Les jeunes se bornent de plus en plus au chant, à la parole et aux battemens de mains. Parfois pendant le service, une sœur se sent contrainte de transmettre quelque message que lui confie un esprit, consolation ou avertissement. Il arrive aussi que l’esprit demande des prières ; c’est une perpétuelle communion entre les vivans et les morts unis, confondus dès ce monde dans l’éternité.
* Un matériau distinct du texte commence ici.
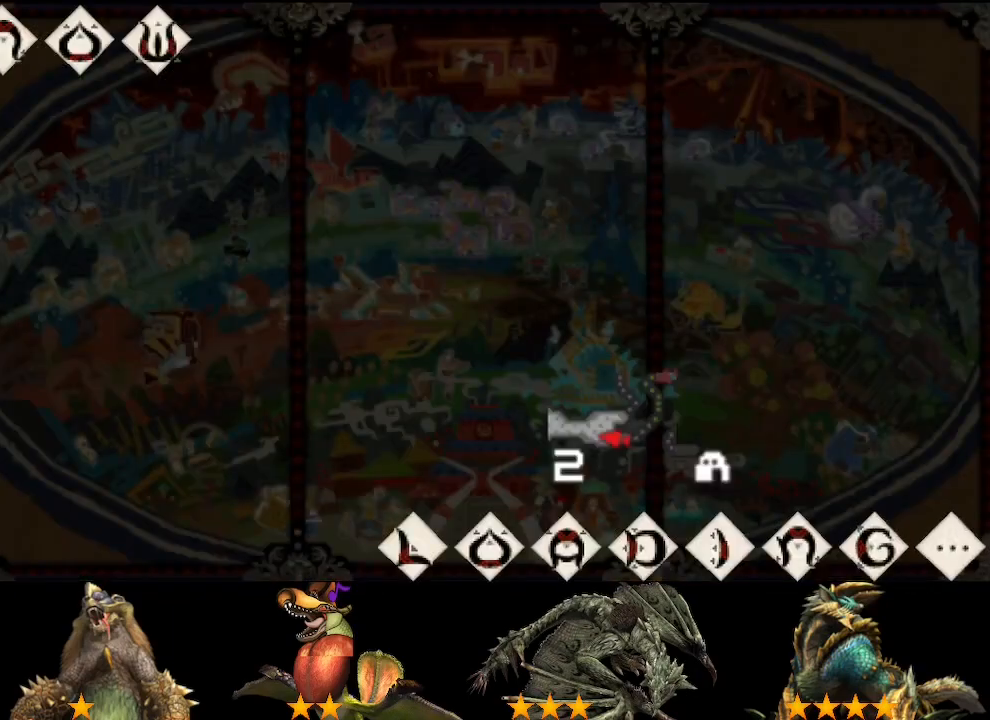
{"dt_ms": 500, "buttons": [], "left_stick": "up", "right_stick": "center", "events": []}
J’ai dit que les Shakers avaient une littérature. Effleurons tout au moins les principaux ouvrages qui la composent. Le plus fécond de leurs écrivains me paraît avoir été Frederick Evans, qui fit à Londres des conférences sur le communisme religieux, voyagea beaucoup et est par conséquent le seul Shaker que l’on connaisse à l’étranger. Anglais d’origine, il arriva tout jeune en Amérique, au moment des déclamations violentes contre la banque des États-Unis et autres monopoles ; il devint socialiste, puis de socialiste Shaker. Après avoir essayé de plusieurs sociétés communistes qui n’eurent qu’une courte durée, il se fixa dans la famille du Nord à New Lebanon, et y rendit durant plus d’un demi-siècle des services inestimables. Sans avoir fait d’études supérieures, l’ancien Frederick était orateur et écrivain, avec un tour d’esprit scientifique, à la condition d’appliquer les sciences au bien-être de l’humanité. Très enthousiaste, il comptait pour amener des recrues aux Shakers sur l’esprit de Dieu travaillant au dehors, c’est-à-dire sur les réveils religieux. Peu lui importait d’ailleurs d’où soufflait le vent. Toutes les croyances le trouvaient respectueux. En général, la règle des Shakers s’applique uniquement aux actes, sans contraindre la pensée. C’est ce qui explique que les représentans de différentes sectes protestantes s’y rallient sans trop d’effort. M. Nordhoff prétend avoir même rencontré des catholiques à Groveland et à Union Village. Évidemment ils ne pouvaient guère l’être que de souvenir, mais on ne leur avait pas demandé d’abjurer.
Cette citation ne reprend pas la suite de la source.